CHICKEN THIGHS WITH TOMATOES AND FETA



Chicken Thighs With Tomatoes and Feta image

This one-skillet chicken gives you the best of both worlds: crispy skin atop tender dark meat that gently cooks in the bubbly sauce underneath.

Provided by Molly Baz

Categories     Bon Appétit     Dinner     Poultry     Chicken     Tomato     Feta     Oregano     Vinegar     Cast Iron     Soy Free     Tree Nut Free     Peanut Free     Kid-Friendly     Quick & Easy

Yield 4 servings

Number Of Ingredients 8

6 skin-on, bone-in chicken thighs (about 2¼ lb. total)
½ tsp. kosher salt, plus more
1¼ lb. cherry tomatoes (about 2 pints)
¼ cup harissa paste
3 Tbsp. red wine vinegar
3 sprigs oregano, divided
4 oz. feta, cut into (¼"-thick) planks
Crusty bread (for serving)

Steps:

  • Pat chicken thighs dry with paper towels; season all over with salt.
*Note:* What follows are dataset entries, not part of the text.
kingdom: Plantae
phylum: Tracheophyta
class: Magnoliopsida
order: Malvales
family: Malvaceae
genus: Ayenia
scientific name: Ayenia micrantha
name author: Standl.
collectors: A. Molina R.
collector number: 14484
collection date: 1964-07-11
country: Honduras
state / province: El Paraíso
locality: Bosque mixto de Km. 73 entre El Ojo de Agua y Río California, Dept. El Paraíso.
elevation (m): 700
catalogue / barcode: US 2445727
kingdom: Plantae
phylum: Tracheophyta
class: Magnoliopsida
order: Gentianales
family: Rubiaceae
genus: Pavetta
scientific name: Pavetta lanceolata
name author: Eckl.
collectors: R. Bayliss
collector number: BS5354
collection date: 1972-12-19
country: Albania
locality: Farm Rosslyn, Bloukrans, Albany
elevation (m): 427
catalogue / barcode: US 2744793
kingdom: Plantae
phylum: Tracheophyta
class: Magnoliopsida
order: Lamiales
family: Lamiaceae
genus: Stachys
Arrange skin side down in a cold large cast-iron skillet. Set over medium heat and cook chicken, undisturbed, rotating pan as needed for even browning, until skin is very deep golden brown and crisp and chicken releases easily from pan, 13-16 minutes. Using tongs, transfer chicken to a plate, arranging skin side up.
  • Combine tomatoes, harissa paste, vinegar, 1 oregano sprig, and ½ tsp. salt in same skillet. Increase heat to medium-high and cook, stirring occasionally, until tomatoes burst and their juices start to thicken, 8-10 minutes.
  • Nestle chicken thighs into tomatoes, skin side up. Reduce heat to medium-low, bring to a simmer, and cook until chicken is just cooked through and flesh is no longer pink (an instant-read thermometer inserted into the thickest part near the bone will register 165°F), and tomato sauce is thickened so that a wooden spoon dragged through it leaves a trail, 6-8 minutes. Remove from heat and let sit 5 minutes.
  • Break feta into large pieces; scatter over chicken. Some pieces will stay intact while others will soften into the sauce a little-and that's exactly what you want. Pick leaves off remaining 2 oregano sprigs and scatter on top.
  • Serve with bread for sopping up any extra tomato sauce.